■ Problem requirements ■
Quote the Fashion AI text word for word, from "I love wearing" to "clothing in images.".

I love wearing pink pants during my talks, which has become one of my signature looks. I own multiple pairs, which has sparked many discussions about fashion and style. Recently, I have been involved in a project called "Fashion AI," where we utilize a fine-tuned model to segment clothing in images.
We then crop out each labeled article and resize the images to the same size. Finally, we store the embeddings generated from those images in Milvus, an open-source vector database that can store and query billions of vector embeddings.
To find the closest matching articles in our database, we apply the same transformations to the image and the query along the same vectors. For each query, this project returns three results. You can interpret the results based on your preference. You can also determine which celebrity is the closest match for you. You may choose the most common first place, the lowest aggregated distance, or the most common overall.
You can find the images here. In addition to the images, you will need an upgraded Python version and `pip install milvus pymilvus torch torchvision matplotlib`. We use the clothing segmenter model from Mateusz Dziemian on Hugging Face, and this ResNet50 model from Nvidia on PyTorch for image segmentation and embeddings.

■ Extracted information ■
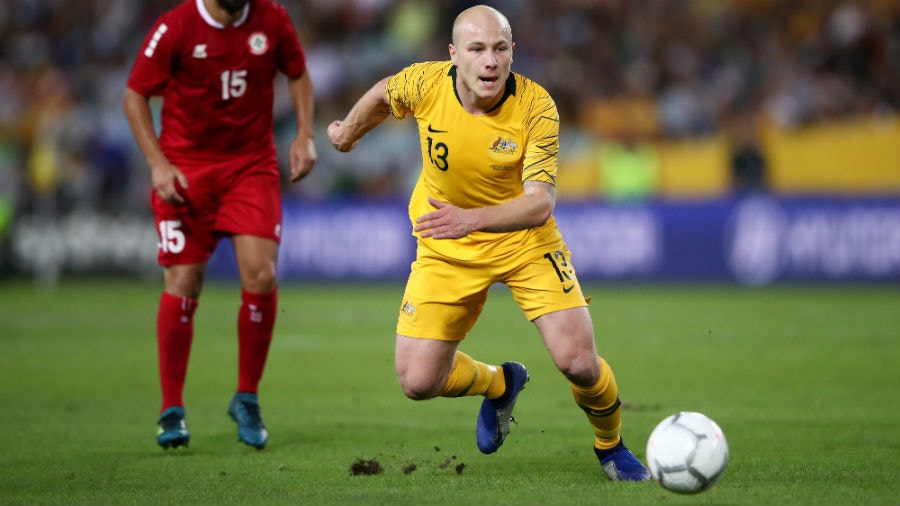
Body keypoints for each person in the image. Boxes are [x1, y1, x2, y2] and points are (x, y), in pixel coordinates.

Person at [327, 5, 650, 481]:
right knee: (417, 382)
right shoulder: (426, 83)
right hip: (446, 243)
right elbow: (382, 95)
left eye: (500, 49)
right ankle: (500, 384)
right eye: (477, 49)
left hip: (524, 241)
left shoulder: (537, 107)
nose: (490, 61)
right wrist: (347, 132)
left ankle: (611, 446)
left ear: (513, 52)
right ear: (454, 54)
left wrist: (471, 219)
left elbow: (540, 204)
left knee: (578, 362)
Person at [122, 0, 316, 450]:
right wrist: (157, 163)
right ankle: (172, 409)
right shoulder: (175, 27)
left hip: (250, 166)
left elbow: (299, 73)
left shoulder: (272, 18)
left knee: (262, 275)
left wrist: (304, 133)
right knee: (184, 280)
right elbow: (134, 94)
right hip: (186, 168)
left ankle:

■ Written answer ■
I love wearing pink pants during my talks, which has become one of my signature looks. I own multiple pairs, which has sparked many discussions about fashion and style. Recently, I have been involved in a project called "Fashion AI," where we utilize a fine-tuned model to segment clothing in images.